Bakos leading study that applies machine learning in new domain
By Leigh Thomas | November 5, 2020
Jason Bakos of the College of Engineering and Computing has received a grant from the National Science Foundation to design processors capable of real-time machine learning of the behavior and response of high-rate dynamic systems. This study is expected to produce technology that will improve the reaction time of high-energy systems such as ballistics, airbag deployment and high-speed vehicle control.
Bakos is the principal investigator for the study, a four-year $1.2 million project with $690,248 allocated to UofSC. Bakos and co-investigator Austin Downey are collaborating with the University of Arkansas on the project.
“This study is about machine learning, a technique in which a large data set is distilled down to a small mathematical model that allows you to identify content of images and video and recognize features in time-series data," Bakos says. "Machine learning is typically tied to systems such as image object recognition, weather prediction and natural language processing, such as talking to Siri.”
The team is running both the training and computational phases of the study. Bakos explains that a trained model yields predictions, but no matter how big the computer on which a machine learning model is run, in the prediction phase, it operates on a time scale of hundreds of milliseconds. In terms of computers, this is a long time.
Bakos says, “This is fine for Siri or taking a picture, but the objective of this project is to investigate the use of machine learning in a new domain—high-energy systems such as hypersonic vehicles or blast mitigation.”
In order to control high-energy systems, the machine must be able to react in an amount of time that will make a difference in the outcome. For instance, in ballistics, machine learning will allow the development of weapons that minimize collateral damage. A weapon’s fuse will activate at the perfect time, allowing a shell to penetrate several layers of concrete before it explodes. The technology is also applicable for other systems, including digital image stabilization for high-speed cameras, airbag deployment and how high-speed vehicles respond to unexpected events such as collisions.
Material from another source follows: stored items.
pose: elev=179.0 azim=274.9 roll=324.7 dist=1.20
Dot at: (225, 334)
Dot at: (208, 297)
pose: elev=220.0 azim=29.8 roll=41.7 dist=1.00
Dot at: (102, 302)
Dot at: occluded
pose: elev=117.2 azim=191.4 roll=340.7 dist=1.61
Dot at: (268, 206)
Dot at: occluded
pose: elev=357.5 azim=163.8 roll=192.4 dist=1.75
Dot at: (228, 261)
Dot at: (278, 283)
This study builds on another project led by Downey and funded by NSF which focuses on learning and predicting time-series data in real-time. By doing so, researchers can identify patterns on the fly, which allows them to predict future events based on patterns they are currently observing. If patterns change, models have to adjust, and the goal is to minimize the time required for adjustment.
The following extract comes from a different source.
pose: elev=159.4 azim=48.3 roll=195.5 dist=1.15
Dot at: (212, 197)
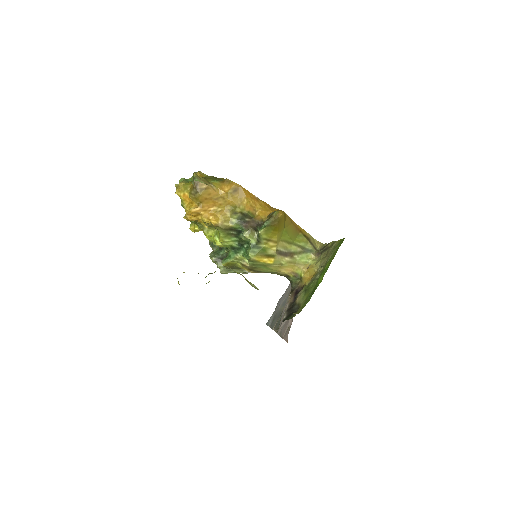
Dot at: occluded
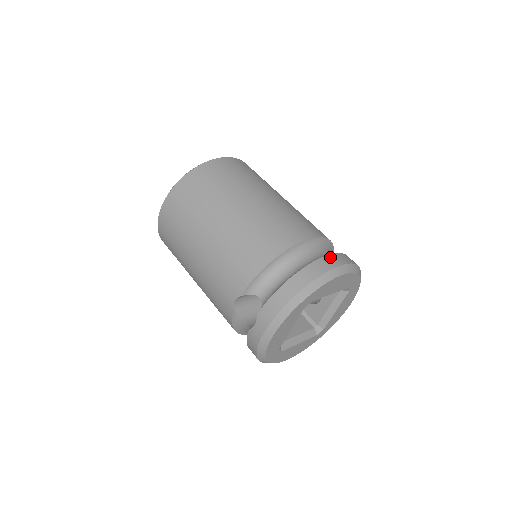
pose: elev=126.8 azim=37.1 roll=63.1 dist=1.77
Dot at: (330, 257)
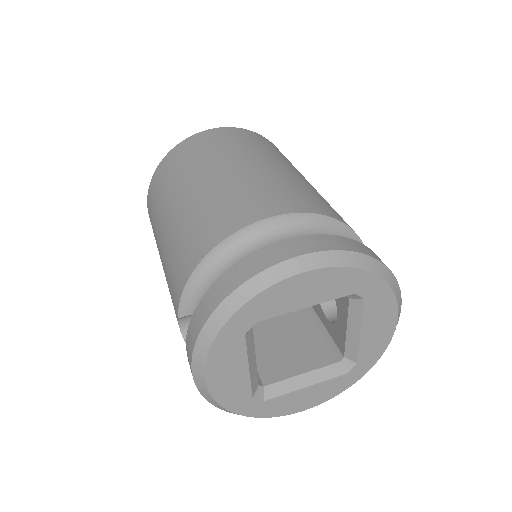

The team will develop deployment tools that combine the model generation and training phases to create the least complex and least expensive model that still meets accuracy requirements.
“The drawback to machine learning is that it carries a high computational cost. It is so prevalent now, not because it wasn’t well understood earlier, but because computers, and GPUs in particular, have only recently become fast enough to make it practical,” says Bakos.
Once the model is generated, researchers will then convert it into a specialized embedded processor to be used in weapons, vehicles, cameras and other applications. The desired result is a response time of one microsecond for these high-energy systems, which is extremely fast in machine learning.
Austin Downey is an assistant professor of mechanical engineering in the College of Engineering and Computing. His research focuses on enhancing the safety and serviceability of structures through structural health monitoring and control.
Jason Bakos is a professor of computer science and engineering in the College of Engineering and Computing. His research interests involve computer architecture at the circuit level, micro-architectural level and system level, including VLSI design, design automation, system-level interconnects, reconfigurable computing and high-performance computing.